■ Text provided
*** Begin section ***

You can be "Hugh" from the example. Call up the CRA and put it to them that this is your intent and see what they say.


----------



## OptsyEagle (Nov 29, 2009)

Just don't pay the installment. No need to phone anyone. If you are right about your estimate there will be no problem. If you are wrong they will charge you interest on the money from the time the installment was due.


----------



## supperfly17 (Apr 18, 2012)

OptsyEagle said:


> Just don't pay the installment. No need to phone anyone. If you are right about your estimate there will be no problem. If you are wrong they will charge you interest on the money from the time the installment was due.


Do you happen to know how much interest they charge?


----------



## heyjude (May 16, 2009)

Let me Google that for you:

http://www.cra-arc.gc.ca/interestrates/

The answer is 5%.


----------



## supperfly17 (Apr 18, 2012)

Thank you very much.


----------



## heyjude (May 16, 2009)

You're welcome. If you explore the Revenue Canada site I think you will find that it is relatively easy to find information such as this. The Search function helps.


----------



## domelight (Oct 12, 2012)

supperfly17 said:


> So I am 100% that for 2014 my difference will be less then 3000$. It will be about 1300$. Am I able to call CRA up and ask to waive the instalment payments because I am sure the difference will be under 3000$? Do I have that right? Would they do that?


CRA can requiret installments if you owed in excess of 3K in two of the last three years. (this is before cpp overpayment, WITB benefit, gst employee rebate etc. are calculated)

*** End section ***

■ Given material
*** Begin section ***

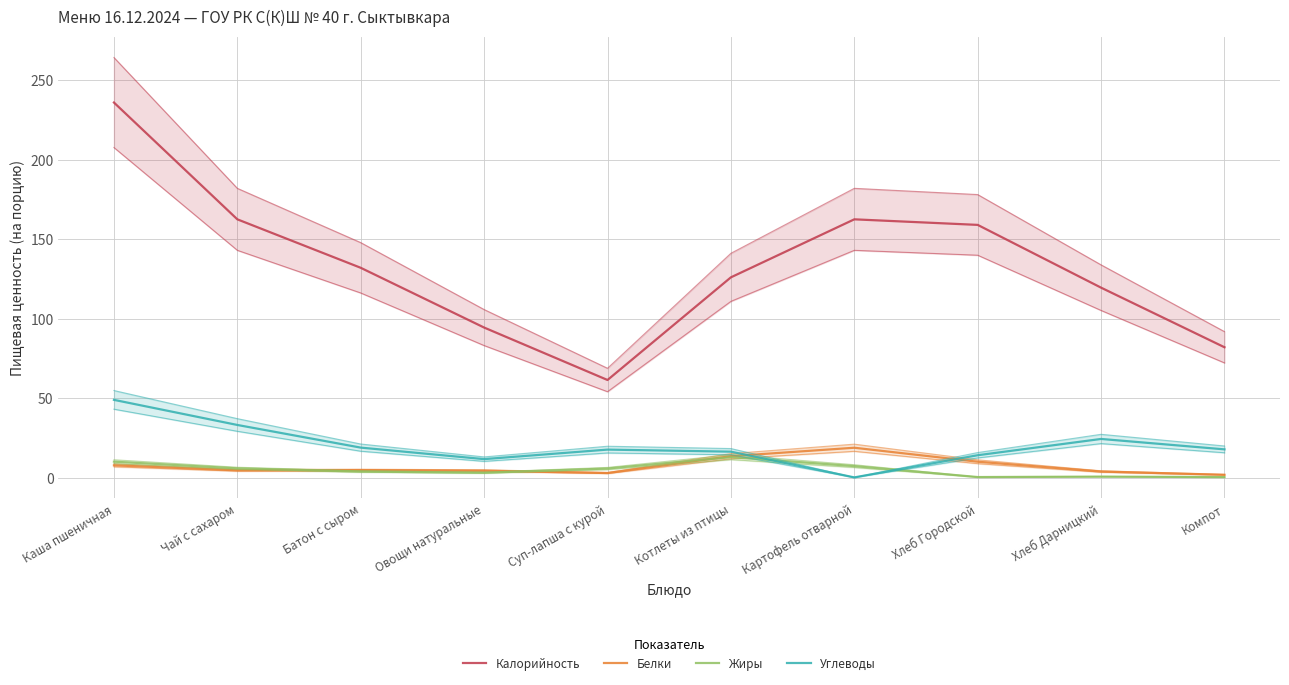

What is the value of the Жиры point at the 1st from the left?

10.0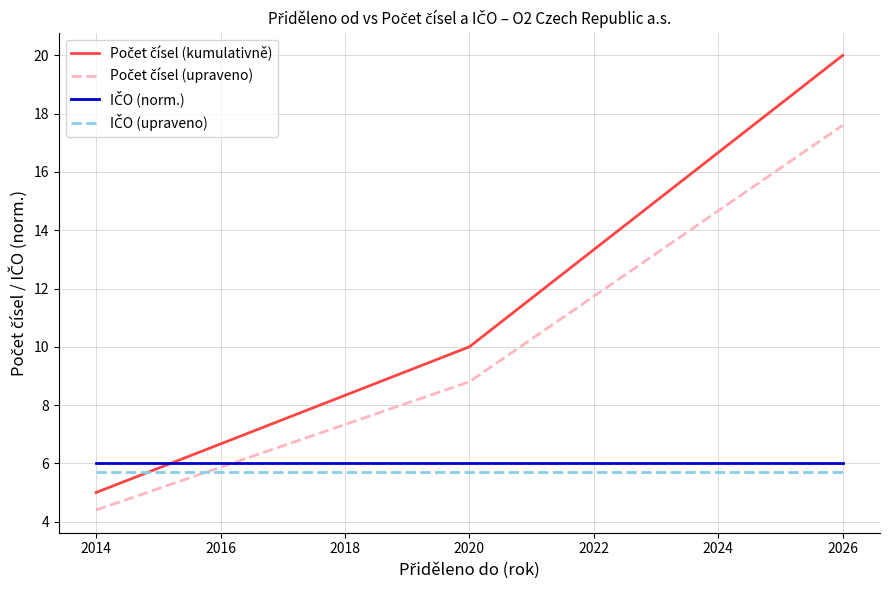

At which category is the sum across all series the highest?

2026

*** End section ***

■ Task instructions
1. In the forum thread on CRA tax installments, what interest rate does heyjude give?
2. Based on the forum thread on CRA tax installments, mark each statement yes or no, and quote the deciding words: (a) OptsyEagle advises phoning CRA before skipping the installment. (b) CRA can require installments if more than 3K was owed in two of the last three years. (c) heyjude says the Search function on the Revenue Canada site helps.
3. Retype the stretch of the forum thread on CRA tax installments from "You're welcome. If" through "(Oct 12, 2012)".

■ Exercise results
1. 5%

2.
(a) No: "No need to phone anyone."
(b) Yes: "if you owed in excess of 3K in two of the last three years"
(c) Yes: "The Search function helps."

3.
You're welcome. If you explore the Revenue Canada site I think you will find that it is relatively easy to find information such as this. The Search function helps.


----------



## domelight (Oct 12, 2012)